A valid will can nominate someone to manage your estate and detail how your property should be distributed when you die. In Illinois, wills must comply with the Illinois Compiled Statutes, which address requirements such as the age and mental condition of the person making the will. If your will doesn't meet these requirements, it may be declared invalid, and your estate will be distributed according to state law.
A person cannot make a valid will unless he has testamentary capacity, meaning that he is legally competent to create the will. You must be at least 18 years old and be "of sound mind and memory" to create a will. If you cannot articulate your wishes or have trouble recognizing close friends and family, you may not have the testamentary capacity necessary to draft your will. The people who witness your will must be able to tell the court later that you were of sound mind when you signed the will.

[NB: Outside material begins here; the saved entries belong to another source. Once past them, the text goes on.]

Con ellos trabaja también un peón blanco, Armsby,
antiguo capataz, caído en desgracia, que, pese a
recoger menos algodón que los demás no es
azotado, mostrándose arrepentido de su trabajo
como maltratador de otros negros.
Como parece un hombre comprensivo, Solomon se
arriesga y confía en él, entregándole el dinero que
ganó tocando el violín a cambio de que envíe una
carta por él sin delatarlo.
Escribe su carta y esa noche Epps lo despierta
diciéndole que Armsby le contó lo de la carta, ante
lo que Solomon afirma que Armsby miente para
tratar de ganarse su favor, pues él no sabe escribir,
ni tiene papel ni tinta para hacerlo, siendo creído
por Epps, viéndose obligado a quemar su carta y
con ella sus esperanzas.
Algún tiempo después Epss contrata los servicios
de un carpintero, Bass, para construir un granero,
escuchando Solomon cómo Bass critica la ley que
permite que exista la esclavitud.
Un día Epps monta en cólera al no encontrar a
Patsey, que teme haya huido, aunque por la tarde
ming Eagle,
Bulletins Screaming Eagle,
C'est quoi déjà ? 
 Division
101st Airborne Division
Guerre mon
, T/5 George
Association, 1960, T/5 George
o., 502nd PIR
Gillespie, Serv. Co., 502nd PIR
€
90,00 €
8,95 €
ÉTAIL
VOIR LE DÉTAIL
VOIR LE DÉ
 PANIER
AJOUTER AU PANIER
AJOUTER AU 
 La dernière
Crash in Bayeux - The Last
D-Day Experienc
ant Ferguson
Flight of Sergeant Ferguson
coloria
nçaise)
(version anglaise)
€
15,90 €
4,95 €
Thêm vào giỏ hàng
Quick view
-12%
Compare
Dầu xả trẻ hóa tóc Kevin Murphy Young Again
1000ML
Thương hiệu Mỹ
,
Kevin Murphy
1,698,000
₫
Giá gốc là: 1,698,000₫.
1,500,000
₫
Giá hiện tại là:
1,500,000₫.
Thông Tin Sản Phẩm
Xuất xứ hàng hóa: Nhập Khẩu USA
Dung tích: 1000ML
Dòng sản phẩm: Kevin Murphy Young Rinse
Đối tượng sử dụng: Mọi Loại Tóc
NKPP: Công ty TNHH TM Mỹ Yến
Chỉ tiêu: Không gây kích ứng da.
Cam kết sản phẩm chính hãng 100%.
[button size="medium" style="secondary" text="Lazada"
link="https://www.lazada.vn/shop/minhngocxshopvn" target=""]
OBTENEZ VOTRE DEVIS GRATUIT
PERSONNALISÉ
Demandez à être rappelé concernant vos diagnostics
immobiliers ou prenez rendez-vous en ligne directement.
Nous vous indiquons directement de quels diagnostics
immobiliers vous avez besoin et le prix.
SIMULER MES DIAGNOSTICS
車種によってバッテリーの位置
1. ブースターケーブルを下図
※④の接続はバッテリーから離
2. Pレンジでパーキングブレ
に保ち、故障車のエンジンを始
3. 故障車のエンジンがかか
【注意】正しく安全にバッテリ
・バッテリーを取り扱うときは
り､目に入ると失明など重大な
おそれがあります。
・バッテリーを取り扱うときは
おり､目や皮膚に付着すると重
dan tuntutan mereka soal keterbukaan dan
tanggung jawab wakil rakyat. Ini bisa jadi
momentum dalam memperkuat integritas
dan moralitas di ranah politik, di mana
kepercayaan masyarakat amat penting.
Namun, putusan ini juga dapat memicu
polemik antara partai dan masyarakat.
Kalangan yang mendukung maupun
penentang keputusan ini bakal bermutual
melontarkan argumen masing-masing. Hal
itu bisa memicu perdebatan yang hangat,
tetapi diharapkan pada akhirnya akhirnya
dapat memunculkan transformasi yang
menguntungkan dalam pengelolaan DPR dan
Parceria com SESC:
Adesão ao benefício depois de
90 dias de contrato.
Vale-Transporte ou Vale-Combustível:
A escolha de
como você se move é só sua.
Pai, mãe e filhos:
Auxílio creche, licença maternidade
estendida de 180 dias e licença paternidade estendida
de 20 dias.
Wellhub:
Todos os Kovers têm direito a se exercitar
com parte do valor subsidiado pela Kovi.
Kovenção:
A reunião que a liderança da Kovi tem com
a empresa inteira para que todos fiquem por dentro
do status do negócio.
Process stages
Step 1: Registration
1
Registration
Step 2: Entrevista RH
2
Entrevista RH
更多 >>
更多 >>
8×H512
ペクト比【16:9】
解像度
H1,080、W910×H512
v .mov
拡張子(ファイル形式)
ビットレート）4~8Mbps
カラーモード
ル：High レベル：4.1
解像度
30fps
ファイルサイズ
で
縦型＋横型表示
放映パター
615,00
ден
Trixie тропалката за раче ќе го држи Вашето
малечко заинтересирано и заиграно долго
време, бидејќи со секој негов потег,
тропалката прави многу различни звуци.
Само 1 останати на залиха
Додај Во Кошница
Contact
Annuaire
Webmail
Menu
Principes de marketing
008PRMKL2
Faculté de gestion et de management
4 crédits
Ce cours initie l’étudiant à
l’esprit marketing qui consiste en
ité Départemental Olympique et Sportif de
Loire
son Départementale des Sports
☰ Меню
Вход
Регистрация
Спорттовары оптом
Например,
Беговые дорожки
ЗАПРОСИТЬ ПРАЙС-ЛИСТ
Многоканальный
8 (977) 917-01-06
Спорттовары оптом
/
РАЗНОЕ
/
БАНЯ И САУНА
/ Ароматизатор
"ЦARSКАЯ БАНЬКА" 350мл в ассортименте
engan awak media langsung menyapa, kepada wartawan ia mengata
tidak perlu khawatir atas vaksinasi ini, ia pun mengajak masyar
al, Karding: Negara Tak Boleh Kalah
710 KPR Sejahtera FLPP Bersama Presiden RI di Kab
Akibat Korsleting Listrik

In Illinois, your will must be in writing and signed by you or by another person at your direction and in your presence. Your signing must be witnessed by at least two credible witnesses who do not have an interest in your will. For example, if one of your witnesses stands to inherit from you under the terms of the will, you must have three witnesses — two in addition to the one interested witness. Illinois does not recognize holographic wills — wills written entirely by hand - if they are not witnessed. Therefore, your will can be in your own handwriting, but it must be witnessed as if it were typewritten.
Revocations and Alterations
In Illinois, you can revoke, or withdraw, your will by destroying it, making another will in which you state you are revoking the prior will, or by making a later will that is inconsistent with the prior will. The will that is most recent will control what happens after you die. A will can also be changed by creating a codicil as long as the codicil otherwise meets Illinois’ will requirements. A codicil is a document that changes only a small part of the will rather than revoking or changing the entire document.
If an Illinois probate court declares a will invalid, perhaps because it was not properly witnessed, the deceased person’s estate is distributed according to Illinois laws of intestate succession. These laws provide a default method for an estate to be distributed if there is no valid will. For example, if you have a surviving spouse and child, each will receive half of your estate under state law.